Loin des hôtels ultra-luxueux et des menus dégustation étoilés au guide Michelin, le Souverain Pontife a préféré se réfugier dans une carte vieille de près de deux siècles où le cocido, les ragoûts et les vitrines en argent en disent autant sur la ville qu’un dimanche au Rastro.
Lhardy, un coin de Madrid du XIXe siècle

Entrer chez Lhardy, c’est franchir une porte datant de 1839. Fondé en plein XIXe siècle, sur la Carrera de San Jerónimo, ce restaurant a été le témoin de révolutions, de conciliabules politiques, de salons littéraires et de repas réunissant la moitié du monde officiel. Son miroir à l’entrée, l’épicerie fine, les soupières en argent où l’on sert le bouillon et ces salles à manger pleines de bois, de velours et de lampes discrètes transforment chaque visite en une petite capsule temporelle.
Que le pape ait choisi ce cadre n’est pas seulement une curiosité gastronomique : c’est un clin d’œil à la mémoire de la ville. Face à l’éclat neuf des hôtels cinq étoiles de la Castellana, Lhardy incarne le Madrid des cafés de discussion, des politiciens qui s’éclipsaient pour négocier entre deux plats, des écrivains qui trouvaient l’inspiration au comptoir tout en regardant la vie passer. C’est un lieu où le protocole se mêle au murmure des siècles.
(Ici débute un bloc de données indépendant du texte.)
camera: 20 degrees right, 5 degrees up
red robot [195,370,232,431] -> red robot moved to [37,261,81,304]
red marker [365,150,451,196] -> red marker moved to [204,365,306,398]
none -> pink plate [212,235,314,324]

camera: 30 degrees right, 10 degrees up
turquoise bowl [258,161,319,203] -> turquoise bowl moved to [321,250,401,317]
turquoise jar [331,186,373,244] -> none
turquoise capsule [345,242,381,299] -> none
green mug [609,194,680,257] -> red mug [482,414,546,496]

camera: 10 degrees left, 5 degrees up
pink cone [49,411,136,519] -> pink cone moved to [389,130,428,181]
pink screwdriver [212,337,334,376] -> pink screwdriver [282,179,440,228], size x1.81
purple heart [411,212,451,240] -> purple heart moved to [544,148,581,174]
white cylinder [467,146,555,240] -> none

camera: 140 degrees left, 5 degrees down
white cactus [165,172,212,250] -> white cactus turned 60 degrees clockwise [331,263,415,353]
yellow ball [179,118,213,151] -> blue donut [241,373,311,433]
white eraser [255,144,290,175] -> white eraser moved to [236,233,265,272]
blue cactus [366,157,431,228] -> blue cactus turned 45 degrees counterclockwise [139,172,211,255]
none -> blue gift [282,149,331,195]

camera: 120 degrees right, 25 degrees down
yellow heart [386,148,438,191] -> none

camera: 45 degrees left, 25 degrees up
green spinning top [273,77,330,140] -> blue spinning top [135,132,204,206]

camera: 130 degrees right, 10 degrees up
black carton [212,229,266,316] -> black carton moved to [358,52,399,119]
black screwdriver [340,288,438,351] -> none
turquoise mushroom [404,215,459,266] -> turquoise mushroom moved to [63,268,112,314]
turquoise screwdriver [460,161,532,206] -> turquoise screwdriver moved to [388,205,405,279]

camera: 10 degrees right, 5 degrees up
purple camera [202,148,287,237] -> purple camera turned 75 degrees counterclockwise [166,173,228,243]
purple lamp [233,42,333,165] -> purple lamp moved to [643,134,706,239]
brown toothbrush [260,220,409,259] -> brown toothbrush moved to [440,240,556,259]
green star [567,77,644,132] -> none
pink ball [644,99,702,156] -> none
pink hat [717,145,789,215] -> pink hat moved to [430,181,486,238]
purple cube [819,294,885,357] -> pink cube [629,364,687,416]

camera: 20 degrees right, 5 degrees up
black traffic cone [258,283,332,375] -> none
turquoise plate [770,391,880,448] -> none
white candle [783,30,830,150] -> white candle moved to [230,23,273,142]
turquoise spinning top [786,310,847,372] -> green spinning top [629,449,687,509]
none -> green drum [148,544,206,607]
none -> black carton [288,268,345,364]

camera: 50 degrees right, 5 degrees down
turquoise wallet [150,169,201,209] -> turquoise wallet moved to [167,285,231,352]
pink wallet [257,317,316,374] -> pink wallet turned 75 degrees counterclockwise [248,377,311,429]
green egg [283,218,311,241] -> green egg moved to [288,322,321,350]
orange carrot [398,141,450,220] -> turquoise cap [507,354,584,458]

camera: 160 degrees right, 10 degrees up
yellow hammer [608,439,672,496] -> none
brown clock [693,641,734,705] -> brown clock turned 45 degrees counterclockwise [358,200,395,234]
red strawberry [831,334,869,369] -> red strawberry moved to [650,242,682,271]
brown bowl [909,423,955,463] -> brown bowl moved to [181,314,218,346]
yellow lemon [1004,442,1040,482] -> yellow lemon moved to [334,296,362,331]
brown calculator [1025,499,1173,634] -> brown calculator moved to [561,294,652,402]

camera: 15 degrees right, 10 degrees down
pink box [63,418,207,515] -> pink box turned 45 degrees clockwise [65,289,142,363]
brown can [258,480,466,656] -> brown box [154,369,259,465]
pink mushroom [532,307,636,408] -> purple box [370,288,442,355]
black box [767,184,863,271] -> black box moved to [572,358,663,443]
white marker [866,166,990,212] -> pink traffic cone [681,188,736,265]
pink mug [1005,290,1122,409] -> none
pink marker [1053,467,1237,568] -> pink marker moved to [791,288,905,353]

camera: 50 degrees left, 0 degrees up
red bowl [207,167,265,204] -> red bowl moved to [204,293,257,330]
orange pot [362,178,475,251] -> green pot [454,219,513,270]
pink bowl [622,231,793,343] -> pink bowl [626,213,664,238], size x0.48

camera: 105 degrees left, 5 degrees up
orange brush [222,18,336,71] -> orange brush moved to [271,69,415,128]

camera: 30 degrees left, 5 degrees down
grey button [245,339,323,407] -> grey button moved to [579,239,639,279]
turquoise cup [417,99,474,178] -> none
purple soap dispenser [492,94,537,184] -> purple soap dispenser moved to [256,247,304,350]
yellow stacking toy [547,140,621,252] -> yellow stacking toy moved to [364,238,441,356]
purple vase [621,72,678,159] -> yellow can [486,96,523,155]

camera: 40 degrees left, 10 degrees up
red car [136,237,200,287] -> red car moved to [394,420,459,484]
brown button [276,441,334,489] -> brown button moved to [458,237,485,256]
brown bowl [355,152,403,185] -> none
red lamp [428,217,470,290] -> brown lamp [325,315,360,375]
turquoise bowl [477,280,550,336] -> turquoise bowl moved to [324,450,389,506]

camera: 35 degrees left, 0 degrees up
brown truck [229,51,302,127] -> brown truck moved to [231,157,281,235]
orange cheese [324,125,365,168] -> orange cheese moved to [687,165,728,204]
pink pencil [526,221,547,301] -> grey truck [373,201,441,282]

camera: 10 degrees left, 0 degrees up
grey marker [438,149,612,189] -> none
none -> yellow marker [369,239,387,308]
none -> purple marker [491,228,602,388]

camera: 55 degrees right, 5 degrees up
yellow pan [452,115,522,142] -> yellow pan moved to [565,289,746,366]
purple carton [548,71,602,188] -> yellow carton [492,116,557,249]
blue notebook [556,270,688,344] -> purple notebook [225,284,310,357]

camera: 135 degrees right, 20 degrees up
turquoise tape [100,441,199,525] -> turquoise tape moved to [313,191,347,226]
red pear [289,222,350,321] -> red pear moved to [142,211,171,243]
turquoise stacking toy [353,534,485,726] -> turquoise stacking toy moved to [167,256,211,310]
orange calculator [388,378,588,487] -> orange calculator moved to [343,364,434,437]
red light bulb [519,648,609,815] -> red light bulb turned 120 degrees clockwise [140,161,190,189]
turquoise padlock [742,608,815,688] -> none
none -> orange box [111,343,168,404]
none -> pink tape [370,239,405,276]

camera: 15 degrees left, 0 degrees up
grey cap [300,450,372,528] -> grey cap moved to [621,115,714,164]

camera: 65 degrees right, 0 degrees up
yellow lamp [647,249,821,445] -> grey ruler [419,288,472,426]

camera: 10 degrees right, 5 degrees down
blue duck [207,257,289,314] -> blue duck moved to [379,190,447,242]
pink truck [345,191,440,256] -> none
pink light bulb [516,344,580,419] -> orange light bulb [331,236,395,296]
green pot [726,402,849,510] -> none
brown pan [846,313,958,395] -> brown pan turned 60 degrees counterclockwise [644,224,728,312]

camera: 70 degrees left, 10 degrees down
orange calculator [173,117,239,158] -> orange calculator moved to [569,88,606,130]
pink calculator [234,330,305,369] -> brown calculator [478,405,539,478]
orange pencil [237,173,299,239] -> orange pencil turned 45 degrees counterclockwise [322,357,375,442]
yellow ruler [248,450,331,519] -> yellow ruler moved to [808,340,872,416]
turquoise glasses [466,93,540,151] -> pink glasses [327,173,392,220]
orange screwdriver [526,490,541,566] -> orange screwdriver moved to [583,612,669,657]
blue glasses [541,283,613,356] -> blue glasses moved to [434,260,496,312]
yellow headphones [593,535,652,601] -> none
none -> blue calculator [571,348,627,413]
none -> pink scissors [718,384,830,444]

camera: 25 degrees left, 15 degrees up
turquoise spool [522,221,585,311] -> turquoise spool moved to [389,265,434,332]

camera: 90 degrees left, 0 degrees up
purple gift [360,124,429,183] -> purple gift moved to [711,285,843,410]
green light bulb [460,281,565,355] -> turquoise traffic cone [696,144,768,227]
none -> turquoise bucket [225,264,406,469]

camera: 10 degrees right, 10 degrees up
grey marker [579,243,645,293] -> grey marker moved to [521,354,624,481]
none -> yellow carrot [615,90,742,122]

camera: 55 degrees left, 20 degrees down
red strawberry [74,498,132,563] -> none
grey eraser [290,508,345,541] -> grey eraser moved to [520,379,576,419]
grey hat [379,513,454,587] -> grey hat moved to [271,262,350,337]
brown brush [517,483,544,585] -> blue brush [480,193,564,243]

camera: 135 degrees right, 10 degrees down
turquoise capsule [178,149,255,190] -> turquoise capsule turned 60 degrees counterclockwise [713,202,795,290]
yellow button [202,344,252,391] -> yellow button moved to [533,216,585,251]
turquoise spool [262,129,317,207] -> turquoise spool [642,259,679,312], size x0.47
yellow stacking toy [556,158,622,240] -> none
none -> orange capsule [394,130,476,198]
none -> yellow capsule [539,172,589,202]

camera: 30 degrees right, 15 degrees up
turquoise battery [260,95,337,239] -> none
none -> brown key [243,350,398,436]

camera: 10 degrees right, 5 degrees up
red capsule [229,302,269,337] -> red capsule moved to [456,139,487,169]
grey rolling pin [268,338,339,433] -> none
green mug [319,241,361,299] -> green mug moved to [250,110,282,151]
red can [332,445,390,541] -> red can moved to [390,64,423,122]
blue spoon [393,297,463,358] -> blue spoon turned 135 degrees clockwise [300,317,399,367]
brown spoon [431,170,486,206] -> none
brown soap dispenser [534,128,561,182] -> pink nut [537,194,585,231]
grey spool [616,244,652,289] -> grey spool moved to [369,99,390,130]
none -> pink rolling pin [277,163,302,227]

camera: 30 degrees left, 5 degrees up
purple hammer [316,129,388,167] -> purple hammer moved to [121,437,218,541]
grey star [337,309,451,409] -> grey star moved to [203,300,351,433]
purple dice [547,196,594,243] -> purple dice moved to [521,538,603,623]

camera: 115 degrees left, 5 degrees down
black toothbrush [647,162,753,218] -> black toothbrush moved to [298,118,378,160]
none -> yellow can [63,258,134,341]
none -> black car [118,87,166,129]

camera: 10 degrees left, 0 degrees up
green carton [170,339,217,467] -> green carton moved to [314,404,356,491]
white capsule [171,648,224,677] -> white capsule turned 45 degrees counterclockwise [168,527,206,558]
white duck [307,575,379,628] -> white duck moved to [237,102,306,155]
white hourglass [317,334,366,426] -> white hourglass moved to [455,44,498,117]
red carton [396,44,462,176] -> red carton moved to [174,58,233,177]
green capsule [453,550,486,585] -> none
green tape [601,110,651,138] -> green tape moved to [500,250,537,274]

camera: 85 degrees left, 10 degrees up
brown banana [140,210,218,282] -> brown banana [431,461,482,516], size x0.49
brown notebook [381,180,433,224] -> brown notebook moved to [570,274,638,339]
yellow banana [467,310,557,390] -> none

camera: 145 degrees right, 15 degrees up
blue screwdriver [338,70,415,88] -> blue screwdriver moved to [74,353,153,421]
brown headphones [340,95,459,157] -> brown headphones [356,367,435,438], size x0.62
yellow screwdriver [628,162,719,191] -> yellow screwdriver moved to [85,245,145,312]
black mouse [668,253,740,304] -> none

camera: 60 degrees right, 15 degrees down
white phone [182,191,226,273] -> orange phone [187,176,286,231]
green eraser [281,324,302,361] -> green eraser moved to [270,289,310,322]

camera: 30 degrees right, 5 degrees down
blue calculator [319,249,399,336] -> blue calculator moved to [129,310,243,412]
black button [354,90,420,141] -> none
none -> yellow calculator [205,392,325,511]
Un menu de plats du quotidien
En cohérence avec ce cadre, le choix du menu a été étonnamment simple. Au lieu de proposer une carte spéciale de haute cuisine, le Pape a opté pour des plats qui font partie de l’histoire gastronomique de nombreux Madrilènes : croquettes, jambon, gazpacho et ensladilla figuraient parmi les vedettes.
Pour Lhardy, cette visite est une sorte de consécration laïque. Le restaurant a traversé des moments difficiles, des changements de propriétaire et des rénovations pour s’adapter au XXIe siècle sans trahir son essence. Ces dernières années, il a repris son élan, attirant une nouvelle génération qui le découvre comme un « endroit de toujours » et pas seulement comme un lieu de repas officiels d’une autre époque.